Most people would be surprised to discover that if you compare the thought process of a Grandmaster to that of an expert (a much weaker, but quite competent chess player), you will often find that the Grandmaster consciously looks at less, not more. That said, the chunks of information that have been put together in his mind allow him to see much more with much less conscious thought. So he is looking at very little and seeing quite a lot. This is the critical idea.I

Thanks! My current model is that

  1. The frontal lobe does involve RL, and this is used to think high-value thoughts and take high-value actions;
  2. One reason that thoughts / actions can be high-value is by acquiring valuable information, and one way they can do this is by directing saccades and attention towards parts of the visual field (or other sensory input) where valuable information is at;
  3. That corresponding sensory input processing area is still doing predictive learning, but it uses a higher learning rate when it is the focus of top-down attention, and therefore tends to develop a rich pattern-recognizing vocabulary that is lopsidedly tailored towards recognizing the types of patterns that carry valuable information from the perspective of the RL-based frontal lobe.

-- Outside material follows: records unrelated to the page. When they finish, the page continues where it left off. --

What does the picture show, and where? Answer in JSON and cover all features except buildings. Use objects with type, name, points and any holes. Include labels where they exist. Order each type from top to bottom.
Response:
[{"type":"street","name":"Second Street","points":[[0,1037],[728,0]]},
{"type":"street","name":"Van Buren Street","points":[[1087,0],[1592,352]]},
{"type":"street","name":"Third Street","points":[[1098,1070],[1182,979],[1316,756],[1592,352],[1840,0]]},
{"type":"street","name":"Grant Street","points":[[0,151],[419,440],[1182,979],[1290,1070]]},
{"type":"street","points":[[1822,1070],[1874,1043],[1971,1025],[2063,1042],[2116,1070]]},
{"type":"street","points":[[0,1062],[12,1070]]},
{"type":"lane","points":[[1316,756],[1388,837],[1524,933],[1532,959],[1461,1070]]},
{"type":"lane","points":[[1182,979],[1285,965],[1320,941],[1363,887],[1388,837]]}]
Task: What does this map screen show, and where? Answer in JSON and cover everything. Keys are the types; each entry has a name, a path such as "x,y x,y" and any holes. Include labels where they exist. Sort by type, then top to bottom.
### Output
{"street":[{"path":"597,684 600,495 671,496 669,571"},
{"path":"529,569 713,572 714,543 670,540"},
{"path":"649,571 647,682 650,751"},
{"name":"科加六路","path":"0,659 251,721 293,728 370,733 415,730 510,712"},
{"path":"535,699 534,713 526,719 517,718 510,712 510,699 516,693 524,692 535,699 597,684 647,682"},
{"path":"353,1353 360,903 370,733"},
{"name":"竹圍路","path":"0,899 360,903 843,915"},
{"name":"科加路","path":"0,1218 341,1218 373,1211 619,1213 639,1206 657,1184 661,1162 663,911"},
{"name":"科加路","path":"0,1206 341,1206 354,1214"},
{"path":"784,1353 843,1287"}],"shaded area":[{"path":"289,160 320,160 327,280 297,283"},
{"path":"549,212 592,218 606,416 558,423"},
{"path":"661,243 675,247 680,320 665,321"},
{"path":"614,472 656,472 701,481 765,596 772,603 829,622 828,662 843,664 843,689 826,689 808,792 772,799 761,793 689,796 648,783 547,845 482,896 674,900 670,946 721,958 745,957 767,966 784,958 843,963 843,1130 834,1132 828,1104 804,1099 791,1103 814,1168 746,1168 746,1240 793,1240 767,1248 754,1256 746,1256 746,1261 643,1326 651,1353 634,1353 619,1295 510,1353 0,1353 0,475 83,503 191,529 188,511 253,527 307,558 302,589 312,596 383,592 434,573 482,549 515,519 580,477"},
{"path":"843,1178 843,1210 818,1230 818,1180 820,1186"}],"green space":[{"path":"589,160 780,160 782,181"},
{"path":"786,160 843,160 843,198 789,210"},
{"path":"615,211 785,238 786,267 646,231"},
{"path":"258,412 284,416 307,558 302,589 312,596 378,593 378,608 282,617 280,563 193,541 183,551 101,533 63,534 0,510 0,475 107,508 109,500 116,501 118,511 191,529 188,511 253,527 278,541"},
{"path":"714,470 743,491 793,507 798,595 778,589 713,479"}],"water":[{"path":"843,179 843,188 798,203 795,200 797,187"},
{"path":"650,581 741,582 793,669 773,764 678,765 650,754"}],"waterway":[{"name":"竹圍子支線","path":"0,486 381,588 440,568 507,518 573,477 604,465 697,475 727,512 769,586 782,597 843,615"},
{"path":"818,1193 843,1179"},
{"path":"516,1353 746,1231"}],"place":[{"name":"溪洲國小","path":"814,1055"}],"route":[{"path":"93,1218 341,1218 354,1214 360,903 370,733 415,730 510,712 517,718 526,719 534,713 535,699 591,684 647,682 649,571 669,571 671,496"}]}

So RL is involved, just a step removed. (Maybe my post title was bad. :-P ) Do you think that's an adequate involvement of RL to explain those and other examples?

Maybe. :) I don't have much of a position on "which part of the brain is the sensory processing-related reinforcement learning implemented in", just on the original claim of "we shouldn't expect to find RL involved in sensory processing".

That's fair; the first sentence now has a caveat to that effect. Thanks again!